Using the information »
1. In the passage on the decline of cool, what does the Blackbird Spyplane essay call for in its conclusion?
2. From the passage on the decline of cool, reproduce the stretch from "Diagnoses of this" through "let you through.", word for word.

Text for analysis »

········

Nothing feels cool anymore and we wonder what changed. Something obvious that changed is the media infrastructure that transmits culture—the internet, and social media in particular, which erodes traditional cool in various ways: the glut of poorly filtered user-generated content, the incentive to overshare, the need for constant self-promotion. But that’s a matter for a separate post and others have summarized it well lately, such as this piece about the NBA’s swag crisis and this Blackbird Spyplane essay about a generalized version of the same, which identifies “a longing for some solid signal amid the idiot noise.” Importantly, the latter essay concludes with a call for better institutions that can support a caliber of culture that digital platforms inherently cannot (this is also Pepi’s argument in Against Platforms).

Diagnoses of this contemporary Crisis of Cool often praise the kind of gatekeeping that the internet has undermined. When every once-cool domain seems to be full of chuds, as is often the case, you can’t help but wish that some scrupulous door guy existed to turn most of them away. You also must consider the possibility that you would have been denied entry yourself. But even that would be okay: It’s better to know that something good is thriving without you than to be inside and realize it’s over, or even worse, that you had a hand in ruining it. To paraphrase Groucho Marx, maybe you don’t want to pass through any gate that would actually let you through.

The platonic ideal of gatekeeping was always the gate that nobody could get through, something Blackbird Spyplane wrote about in the post linked above:

“WASPs are the purest domestic distillation of A Class You Can Emulate but Cannot Join Except Through Birth. To put this in the contemporary parlance, WASP culture is America’s foundational genetic expression of ‘gatekeeping.’”

The enduring fascination with WASP culture despite its obvious problems provides an instructive example of what this pro-gatekeeping discourse is often really about: an indirect yearning not for the exclusivity itself, but for the bygone world where universal access (as enabled by the internet) was not yet a default assumption—a segmented world made of coherent communities and institutions as well as localized subcultures grounded in physical space, where we transacted in currency that was harder to counterfeit and the cheat sheet for faking it was more than a Google search away. What we now describe as gatekeeping was also supported by limited mobility and slower information flow, meaning the gatekeeping often happened somewhat organically. Being part of various scenes that seem inaccessible in retrospect may have merely required you to actually be there, which few were. Geography is a natural filter—having to physically show up somewhere eliminates a lot of people right off the bat, and most people who could show up wouldn’t even know to, much less want to. Similarly, being part of a community in the traditional sense restricts your ability to be a part of others, if only because one takes up too much time. Even the truly exclusive enclaves of pre-networked society had less difficulty keeping the hordes at bay because fewer knew what they were missing. It’s easy to idealize all of this and forget what the drawbacks were, but the good parts certainly feel elusive in late stage internet culture.

········

Records supplied »
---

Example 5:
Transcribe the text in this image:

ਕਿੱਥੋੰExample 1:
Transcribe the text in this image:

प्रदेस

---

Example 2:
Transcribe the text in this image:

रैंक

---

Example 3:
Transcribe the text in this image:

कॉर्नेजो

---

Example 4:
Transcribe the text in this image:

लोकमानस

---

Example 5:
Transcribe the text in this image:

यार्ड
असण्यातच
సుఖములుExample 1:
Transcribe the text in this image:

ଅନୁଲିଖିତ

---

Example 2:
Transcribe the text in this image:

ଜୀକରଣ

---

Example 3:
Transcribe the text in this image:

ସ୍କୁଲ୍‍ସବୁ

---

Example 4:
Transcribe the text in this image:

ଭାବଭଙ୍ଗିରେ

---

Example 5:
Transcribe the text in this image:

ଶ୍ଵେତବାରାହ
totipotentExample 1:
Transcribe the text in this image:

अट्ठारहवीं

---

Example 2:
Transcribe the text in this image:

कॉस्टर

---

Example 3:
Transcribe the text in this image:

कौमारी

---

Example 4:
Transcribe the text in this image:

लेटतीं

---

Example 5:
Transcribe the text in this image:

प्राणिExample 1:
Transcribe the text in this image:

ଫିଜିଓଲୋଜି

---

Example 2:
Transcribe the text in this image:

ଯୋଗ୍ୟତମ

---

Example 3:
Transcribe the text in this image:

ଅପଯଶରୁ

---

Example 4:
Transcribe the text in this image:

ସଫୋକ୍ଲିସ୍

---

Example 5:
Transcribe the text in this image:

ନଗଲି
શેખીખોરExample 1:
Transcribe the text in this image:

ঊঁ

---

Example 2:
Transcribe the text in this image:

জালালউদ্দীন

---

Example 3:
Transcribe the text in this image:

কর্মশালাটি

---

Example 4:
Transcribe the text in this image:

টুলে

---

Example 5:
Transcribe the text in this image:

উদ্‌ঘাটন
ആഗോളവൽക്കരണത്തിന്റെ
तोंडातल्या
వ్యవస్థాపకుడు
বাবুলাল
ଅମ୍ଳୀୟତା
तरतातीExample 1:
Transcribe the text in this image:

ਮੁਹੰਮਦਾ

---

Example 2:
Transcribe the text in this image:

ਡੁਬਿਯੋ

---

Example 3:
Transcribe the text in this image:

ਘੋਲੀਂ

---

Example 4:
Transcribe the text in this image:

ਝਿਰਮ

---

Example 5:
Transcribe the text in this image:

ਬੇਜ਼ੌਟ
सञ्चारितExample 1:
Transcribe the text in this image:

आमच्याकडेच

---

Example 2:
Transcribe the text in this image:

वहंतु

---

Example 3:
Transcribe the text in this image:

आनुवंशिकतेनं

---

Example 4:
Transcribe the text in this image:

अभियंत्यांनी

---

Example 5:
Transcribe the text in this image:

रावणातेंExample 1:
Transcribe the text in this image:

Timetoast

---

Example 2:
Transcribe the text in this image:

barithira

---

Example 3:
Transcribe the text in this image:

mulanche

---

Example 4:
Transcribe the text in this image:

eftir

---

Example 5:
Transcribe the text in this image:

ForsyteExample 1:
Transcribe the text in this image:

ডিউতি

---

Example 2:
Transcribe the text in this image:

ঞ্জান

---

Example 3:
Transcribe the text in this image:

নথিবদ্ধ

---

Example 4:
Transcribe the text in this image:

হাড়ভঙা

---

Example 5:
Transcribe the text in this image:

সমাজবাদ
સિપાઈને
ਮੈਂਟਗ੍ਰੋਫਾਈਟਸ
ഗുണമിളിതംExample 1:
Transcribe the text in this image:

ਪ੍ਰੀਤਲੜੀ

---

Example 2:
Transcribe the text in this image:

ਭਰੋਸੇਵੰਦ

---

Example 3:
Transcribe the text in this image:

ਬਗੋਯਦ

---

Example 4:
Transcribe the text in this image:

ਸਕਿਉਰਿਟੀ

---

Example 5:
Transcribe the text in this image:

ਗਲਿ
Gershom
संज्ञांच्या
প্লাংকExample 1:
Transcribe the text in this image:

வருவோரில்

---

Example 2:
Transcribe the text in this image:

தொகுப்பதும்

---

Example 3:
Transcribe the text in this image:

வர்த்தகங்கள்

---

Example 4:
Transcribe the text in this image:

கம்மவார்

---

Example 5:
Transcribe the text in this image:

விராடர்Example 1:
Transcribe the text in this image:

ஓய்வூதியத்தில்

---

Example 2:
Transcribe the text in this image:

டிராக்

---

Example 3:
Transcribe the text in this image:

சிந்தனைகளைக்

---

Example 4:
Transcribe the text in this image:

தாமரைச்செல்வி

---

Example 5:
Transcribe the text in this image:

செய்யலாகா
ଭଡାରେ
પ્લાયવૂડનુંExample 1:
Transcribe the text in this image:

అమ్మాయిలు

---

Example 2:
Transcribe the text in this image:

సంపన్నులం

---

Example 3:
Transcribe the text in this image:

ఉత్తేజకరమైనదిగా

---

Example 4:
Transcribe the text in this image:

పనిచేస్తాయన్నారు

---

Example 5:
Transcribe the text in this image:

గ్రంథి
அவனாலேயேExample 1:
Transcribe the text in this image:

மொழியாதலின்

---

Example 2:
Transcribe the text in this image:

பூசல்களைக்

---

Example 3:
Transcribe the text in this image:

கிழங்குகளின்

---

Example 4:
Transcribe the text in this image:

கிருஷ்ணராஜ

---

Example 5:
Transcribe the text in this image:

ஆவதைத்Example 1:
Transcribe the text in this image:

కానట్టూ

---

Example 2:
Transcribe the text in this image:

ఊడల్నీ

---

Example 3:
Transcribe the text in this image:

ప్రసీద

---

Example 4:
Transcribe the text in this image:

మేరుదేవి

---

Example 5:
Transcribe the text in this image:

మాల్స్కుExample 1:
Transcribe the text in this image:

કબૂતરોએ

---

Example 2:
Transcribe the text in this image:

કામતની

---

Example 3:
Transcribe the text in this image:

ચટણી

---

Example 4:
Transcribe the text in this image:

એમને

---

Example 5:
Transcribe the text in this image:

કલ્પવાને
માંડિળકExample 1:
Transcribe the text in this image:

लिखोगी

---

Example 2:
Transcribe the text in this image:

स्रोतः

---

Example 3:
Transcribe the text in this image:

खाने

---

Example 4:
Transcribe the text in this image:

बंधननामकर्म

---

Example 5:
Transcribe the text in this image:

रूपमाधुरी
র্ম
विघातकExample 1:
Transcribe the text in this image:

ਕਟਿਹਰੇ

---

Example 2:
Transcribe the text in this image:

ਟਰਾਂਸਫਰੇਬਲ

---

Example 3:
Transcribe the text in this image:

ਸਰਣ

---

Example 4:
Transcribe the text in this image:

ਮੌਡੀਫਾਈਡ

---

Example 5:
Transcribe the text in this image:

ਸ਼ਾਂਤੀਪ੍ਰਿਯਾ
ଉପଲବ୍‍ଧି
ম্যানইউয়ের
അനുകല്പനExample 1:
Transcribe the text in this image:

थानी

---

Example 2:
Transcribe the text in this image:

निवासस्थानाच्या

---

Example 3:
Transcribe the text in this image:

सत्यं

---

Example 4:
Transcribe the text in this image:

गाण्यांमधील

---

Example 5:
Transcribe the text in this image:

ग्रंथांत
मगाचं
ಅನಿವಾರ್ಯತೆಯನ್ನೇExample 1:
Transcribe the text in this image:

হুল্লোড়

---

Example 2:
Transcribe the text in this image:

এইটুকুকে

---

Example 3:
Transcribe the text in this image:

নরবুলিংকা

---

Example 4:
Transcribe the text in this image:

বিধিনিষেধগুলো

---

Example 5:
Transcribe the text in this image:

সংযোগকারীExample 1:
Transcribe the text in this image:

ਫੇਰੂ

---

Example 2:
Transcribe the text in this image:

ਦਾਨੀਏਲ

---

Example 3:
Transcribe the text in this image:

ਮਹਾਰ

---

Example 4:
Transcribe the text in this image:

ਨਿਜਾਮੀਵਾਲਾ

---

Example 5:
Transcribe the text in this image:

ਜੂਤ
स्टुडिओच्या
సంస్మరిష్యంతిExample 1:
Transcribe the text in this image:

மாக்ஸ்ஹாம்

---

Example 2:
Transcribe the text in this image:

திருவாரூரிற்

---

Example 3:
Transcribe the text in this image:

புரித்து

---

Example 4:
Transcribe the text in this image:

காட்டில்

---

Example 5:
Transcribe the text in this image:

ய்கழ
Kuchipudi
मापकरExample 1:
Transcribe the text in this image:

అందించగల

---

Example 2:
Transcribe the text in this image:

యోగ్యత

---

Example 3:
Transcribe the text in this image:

········

Your written answers »
1. It calls for better institutions that can support a caliber of culture that digital platforms inherently cannot.

2.
Diagnoses of this contemporary Crisis of Cool often praise the kind of gatekeeping that the internet has undermined. When every once-cool domain seems to be full of chuds, as is often the case, you can’t help but wish that some scrupulous door guy existed to turn most of them away. You also must consider the possibility that you would have been denied entry yourself. But even that would be okay: It’s better to know that something good is thriving without you than to be inside and realize it’s over, or even worse, that you had a hand in ruining it. To paraphrase Groucho Marx, maybe you don’t want to pass through any gate that would actually let you through.